> WHAT THE TASK ASKS: Find all the lines in the material below with the word "changing", and copy them.

>>>>>

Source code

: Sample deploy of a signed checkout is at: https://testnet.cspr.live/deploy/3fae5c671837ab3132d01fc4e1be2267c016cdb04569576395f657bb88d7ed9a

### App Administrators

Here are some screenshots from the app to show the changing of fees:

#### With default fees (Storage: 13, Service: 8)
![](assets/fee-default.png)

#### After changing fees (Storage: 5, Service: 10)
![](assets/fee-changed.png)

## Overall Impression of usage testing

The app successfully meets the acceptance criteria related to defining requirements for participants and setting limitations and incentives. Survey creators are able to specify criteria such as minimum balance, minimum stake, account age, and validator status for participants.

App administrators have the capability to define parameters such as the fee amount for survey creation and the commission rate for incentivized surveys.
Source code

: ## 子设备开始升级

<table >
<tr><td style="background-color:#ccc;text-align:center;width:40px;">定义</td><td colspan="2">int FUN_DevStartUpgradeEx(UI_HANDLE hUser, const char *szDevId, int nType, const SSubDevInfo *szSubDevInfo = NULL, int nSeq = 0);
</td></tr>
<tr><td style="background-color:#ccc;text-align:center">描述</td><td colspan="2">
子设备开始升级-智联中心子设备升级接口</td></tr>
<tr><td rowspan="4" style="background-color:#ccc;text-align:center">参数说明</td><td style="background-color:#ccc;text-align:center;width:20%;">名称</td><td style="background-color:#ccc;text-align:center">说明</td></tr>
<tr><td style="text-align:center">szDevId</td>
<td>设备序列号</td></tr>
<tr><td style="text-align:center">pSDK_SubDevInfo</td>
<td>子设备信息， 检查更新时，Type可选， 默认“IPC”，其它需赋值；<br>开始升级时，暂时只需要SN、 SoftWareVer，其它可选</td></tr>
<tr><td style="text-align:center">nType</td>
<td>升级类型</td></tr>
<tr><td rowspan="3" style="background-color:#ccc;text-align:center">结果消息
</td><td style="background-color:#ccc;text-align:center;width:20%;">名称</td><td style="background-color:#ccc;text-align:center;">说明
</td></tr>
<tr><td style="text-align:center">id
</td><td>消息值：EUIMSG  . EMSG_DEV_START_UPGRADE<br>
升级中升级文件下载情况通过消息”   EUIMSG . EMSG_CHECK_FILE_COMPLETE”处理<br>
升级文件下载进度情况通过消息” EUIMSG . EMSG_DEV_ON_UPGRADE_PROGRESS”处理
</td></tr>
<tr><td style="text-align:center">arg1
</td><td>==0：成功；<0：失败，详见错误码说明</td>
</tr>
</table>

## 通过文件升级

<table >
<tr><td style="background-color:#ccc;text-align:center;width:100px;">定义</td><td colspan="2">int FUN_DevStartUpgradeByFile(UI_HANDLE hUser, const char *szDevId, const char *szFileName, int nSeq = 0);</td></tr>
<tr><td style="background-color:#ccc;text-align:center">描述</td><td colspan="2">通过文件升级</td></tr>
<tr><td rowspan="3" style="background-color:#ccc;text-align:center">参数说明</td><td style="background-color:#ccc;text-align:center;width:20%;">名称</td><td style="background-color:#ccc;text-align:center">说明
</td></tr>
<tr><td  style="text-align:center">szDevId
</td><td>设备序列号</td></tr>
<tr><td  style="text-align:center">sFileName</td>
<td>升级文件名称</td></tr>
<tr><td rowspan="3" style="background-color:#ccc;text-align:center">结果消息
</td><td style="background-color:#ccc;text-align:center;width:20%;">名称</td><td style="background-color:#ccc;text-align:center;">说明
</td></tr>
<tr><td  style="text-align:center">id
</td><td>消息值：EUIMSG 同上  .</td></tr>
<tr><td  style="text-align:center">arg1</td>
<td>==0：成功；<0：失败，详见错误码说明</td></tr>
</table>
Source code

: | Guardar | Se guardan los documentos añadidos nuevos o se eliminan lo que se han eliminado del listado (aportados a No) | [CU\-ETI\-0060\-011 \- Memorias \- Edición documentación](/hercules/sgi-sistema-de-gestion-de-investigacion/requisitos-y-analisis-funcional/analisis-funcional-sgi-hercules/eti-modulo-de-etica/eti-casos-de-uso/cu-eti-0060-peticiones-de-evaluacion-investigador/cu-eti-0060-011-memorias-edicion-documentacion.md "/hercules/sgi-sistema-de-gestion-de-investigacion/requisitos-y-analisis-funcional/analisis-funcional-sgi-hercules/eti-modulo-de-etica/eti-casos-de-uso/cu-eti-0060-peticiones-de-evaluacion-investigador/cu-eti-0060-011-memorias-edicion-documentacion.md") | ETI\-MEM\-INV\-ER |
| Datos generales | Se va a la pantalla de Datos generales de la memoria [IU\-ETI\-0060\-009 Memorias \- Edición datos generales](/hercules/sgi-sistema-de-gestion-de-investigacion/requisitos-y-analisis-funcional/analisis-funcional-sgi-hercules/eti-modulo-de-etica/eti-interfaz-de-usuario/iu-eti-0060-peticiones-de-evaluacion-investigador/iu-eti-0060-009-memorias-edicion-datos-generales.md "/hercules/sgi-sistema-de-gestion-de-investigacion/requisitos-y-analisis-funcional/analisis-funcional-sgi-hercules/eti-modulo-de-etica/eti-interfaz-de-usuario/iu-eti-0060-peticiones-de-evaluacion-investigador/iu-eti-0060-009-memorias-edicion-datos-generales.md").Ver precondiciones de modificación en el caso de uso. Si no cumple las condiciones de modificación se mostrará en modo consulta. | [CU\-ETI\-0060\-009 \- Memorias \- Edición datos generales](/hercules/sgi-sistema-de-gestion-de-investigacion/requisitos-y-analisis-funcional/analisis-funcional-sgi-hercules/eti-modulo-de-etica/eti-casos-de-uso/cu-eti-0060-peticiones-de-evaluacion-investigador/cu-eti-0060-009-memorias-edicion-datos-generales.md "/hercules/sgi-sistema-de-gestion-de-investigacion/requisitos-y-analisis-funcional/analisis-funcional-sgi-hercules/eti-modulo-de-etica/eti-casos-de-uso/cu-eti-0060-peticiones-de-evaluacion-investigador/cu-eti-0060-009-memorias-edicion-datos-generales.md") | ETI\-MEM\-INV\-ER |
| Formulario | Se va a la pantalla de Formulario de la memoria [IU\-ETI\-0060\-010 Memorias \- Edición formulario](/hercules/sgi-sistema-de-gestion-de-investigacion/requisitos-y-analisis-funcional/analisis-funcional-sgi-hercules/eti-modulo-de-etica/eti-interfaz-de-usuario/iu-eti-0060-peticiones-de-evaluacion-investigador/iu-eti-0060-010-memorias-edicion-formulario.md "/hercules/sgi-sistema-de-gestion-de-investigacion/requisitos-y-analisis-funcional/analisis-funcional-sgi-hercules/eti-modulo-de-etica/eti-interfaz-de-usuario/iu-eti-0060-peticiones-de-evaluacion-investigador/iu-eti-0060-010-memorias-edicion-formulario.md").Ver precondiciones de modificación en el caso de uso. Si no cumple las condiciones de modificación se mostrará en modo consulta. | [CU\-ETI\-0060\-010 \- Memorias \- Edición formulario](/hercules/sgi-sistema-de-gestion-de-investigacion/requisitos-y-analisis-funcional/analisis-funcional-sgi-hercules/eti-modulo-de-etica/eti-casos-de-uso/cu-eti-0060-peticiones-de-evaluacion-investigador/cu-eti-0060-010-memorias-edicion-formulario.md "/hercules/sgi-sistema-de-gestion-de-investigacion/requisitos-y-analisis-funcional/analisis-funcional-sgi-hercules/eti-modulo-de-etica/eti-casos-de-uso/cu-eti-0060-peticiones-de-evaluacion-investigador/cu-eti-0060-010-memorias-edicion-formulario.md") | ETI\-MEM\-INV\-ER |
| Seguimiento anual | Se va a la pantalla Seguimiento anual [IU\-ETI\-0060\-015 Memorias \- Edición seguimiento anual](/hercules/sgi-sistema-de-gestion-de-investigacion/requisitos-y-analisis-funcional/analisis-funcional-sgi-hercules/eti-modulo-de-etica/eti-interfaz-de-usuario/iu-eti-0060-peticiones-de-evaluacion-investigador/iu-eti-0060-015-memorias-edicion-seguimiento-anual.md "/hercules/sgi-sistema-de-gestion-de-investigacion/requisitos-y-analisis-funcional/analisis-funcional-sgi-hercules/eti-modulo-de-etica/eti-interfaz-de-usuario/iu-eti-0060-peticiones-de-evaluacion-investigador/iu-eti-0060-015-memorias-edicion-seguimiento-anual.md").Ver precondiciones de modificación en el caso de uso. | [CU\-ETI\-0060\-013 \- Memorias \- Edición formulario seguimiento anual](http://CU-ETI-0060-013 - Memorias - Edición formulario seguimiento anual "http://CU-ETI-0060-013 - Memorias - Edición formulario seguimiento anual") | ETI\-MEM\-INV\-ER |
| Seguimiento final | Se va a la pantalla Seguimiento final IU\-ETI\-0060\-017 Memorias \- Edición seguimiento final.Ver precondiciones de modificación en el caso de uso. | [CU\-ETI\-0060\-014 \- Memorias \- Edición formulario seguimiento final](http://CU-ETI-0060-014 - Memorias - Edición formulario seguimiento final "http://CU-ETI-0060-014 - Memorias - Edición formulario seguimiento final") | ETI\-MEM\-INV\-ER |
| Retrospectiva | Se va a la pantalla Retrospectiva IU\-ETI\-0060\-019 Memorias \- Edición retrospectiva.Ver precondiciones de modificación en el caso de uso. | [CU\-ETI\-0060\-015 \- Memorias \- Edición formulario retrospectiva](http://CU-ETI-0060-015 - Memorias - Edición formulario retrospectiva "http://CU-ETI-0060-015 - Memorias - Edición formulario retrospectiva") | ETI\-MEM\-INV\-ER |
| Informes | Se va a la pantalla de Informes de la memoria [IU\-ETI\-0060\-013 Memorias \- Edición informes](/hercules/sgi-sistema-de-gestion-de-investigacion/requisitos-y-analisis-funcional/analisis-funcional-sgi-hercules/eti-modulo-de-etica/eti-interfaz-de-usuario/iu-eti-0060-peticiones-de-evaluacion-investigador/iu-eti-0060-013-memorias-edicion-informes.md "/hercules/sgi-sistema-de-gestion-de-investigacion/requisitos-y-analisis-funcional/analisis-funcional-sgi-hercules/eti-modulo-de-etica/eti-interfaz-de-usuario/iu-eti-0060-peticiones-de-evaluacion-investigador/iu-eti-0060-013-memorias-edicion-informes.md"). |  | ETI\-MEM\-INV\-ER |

<<<<<

> ANSWER TO THIS PROBLEM:
Here are some screenshots from the app to show the changing of fees:
#### After changing fees (Storage: 5, Service: 10)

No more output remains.